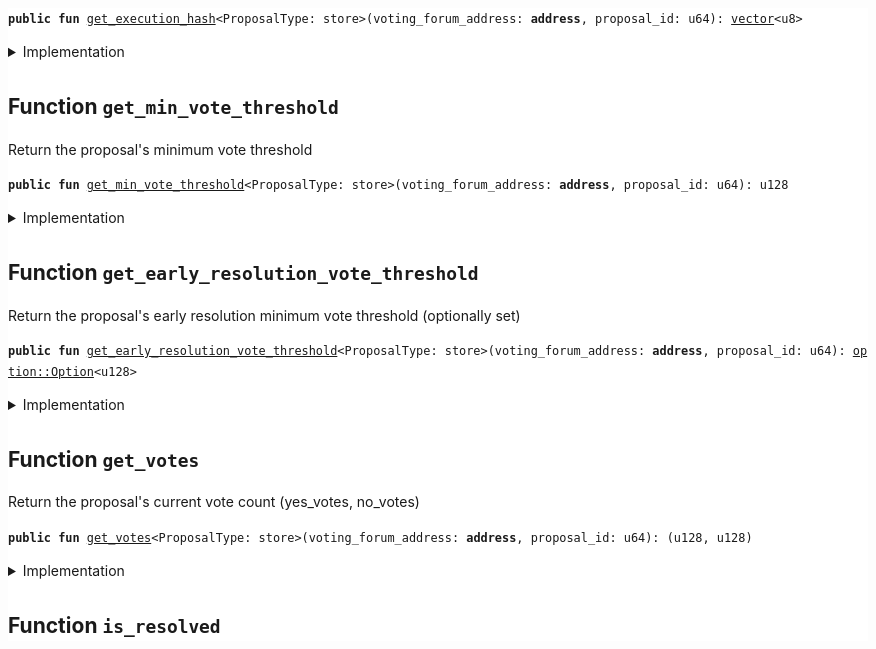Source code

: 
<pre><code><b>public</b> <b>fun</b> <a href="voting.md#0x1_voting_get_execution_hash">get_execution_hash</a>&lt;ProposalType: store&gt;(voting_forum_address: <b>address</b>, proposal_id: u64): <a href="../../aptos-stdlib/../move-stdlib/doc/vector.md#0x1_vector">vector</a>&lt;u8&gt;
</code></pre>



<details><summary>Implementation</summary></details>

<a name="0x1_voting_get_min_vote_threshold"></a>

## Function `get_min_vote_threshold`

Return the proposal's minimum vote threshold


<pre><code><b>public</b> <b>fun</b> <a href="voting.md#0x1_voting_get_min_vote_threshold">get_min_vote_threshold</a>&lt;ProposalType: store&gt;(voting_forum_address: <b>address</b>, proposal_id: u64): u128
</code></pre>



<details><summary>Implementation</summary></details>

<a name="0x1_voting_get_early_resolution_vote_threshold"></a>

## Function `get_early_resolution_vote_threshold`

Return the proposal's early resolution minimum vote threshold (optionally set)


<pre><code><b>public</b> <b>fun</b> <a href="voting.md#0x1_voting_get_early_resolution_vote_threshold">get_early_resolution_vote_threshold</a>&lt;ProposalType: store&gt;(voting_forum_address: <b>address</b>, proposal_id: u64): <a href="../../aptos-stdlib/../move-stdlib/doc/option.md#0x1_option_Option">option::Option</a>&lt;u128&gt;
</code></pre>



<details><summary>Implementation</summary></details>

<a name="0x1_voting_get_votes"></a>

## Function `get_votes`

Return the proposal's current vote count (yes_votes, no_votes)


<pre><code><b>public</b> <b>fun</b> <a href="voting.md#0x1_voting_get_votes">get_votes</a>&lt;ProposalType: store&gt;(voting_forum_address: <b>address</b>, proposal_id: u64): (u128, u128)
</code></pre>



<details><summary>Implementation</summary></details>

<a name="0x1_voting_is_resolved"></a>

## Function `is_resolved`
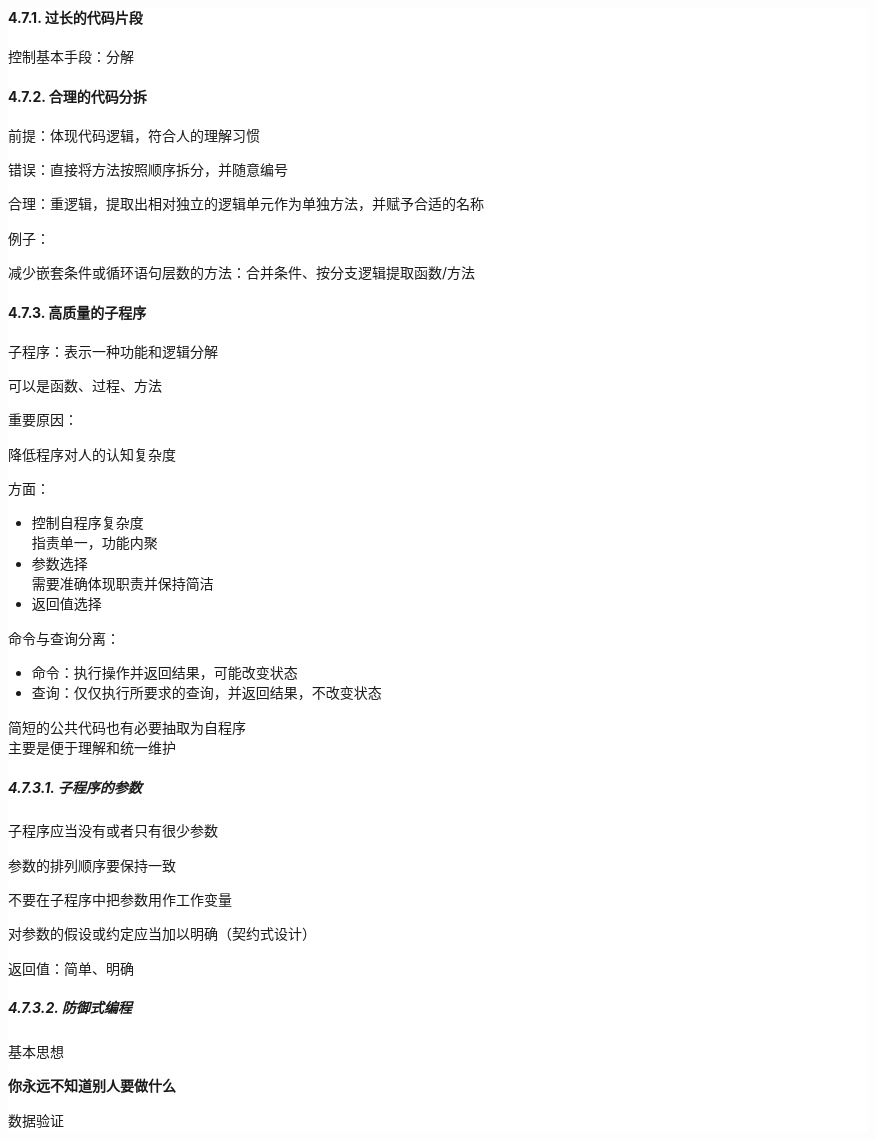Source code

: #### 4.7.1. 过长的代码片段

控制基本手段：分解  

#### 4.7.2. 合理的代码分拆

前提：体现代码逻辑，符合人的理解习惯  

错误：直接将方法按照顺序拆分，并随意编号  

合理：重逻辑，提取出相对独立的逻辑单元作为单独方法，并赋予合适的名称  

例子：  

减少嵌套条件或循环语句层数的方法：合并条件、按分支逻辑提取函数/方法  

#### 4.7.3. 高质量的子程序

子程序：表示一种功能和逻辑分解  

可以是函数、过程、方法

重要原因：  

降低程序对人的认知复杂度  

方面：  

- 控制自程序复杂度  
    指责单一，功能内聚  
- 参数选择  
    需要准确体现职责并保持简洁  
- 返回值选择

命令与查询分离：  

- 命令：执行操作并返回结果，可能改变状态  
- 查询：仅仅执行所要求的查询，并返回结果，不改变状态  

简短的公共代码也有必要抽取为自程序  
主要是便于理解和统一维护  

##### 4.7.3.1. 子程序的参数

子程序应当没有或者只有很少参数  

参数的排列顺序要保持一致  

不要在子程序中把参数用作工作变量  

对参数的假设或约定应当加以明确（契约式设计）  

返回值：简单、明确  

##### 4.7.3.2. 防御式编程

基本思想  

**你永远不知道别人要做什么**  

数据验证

################

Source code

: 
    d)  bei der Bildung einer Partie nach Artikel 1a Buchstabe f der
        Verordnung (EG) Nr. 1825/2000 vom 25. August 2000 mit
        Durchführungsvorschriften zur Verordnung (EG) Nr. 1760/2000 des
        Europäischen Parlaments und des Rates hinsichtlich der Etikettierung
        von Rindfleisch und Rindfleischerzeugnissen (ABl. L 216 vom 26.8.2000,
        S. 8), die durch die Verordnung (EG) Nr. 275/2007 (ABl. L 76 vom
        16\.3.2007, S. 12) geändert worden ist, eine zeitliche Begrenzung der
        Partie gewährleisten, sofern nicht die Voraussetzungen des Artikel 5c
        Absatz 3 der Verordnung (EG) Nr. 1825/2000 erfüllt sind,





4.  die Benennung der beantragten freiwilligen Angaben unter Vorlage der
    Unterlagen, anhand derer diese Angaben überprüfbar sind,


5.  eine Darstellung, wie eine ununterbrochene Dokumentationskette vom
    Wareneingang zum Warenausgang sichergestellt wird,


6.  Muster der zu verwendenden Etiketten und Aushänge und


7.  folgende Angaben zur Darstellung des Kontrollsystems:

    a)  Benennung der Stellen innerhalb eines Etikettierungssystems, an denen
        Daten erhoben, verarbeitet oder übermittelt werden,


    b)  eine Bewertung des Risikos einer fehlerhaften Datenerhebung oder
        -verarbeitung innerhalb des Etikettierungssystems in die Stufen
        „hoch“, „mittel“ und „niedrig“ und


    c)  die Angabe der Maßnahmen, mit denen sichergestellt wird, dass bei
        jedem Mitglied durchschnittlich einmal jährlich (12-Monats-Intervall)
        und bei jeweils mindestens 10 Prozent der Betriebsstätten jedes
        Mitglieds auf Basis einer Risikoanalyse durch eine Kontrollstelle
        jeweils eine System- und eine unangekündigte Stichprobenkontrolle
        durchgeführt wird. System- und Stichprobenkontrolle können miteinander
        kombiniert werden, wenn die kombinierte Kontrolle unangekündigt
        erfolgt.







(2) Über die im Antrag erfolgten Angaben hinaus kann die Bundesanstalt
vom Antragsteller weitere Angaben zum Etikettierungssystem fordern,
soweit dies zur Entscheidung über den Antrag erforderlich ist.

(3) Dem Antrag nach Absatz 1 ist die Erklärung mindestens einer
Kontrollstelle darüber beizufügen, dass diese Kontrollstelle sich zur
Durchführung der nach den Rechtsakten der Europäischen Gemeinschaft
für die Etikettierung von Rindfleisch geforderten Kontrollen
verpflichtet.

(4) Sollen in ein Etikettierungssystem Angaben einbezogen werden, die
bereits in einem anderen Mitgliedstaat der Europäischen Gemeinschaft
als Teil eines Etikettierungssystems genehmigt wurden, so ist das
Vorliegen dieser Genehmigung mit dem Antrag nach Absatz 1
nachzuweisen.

################

▸ WORK REQUEST: Return each full line of the entries that contains the word "Artikel".

▸ WRITTEN ANSWER:
    d)  bei der Bildung einer Partie nach Artikel 1a Buchstabe f der
        Partie gewährleisten, sofern nicht die Voraussetzungen des Artikel 5c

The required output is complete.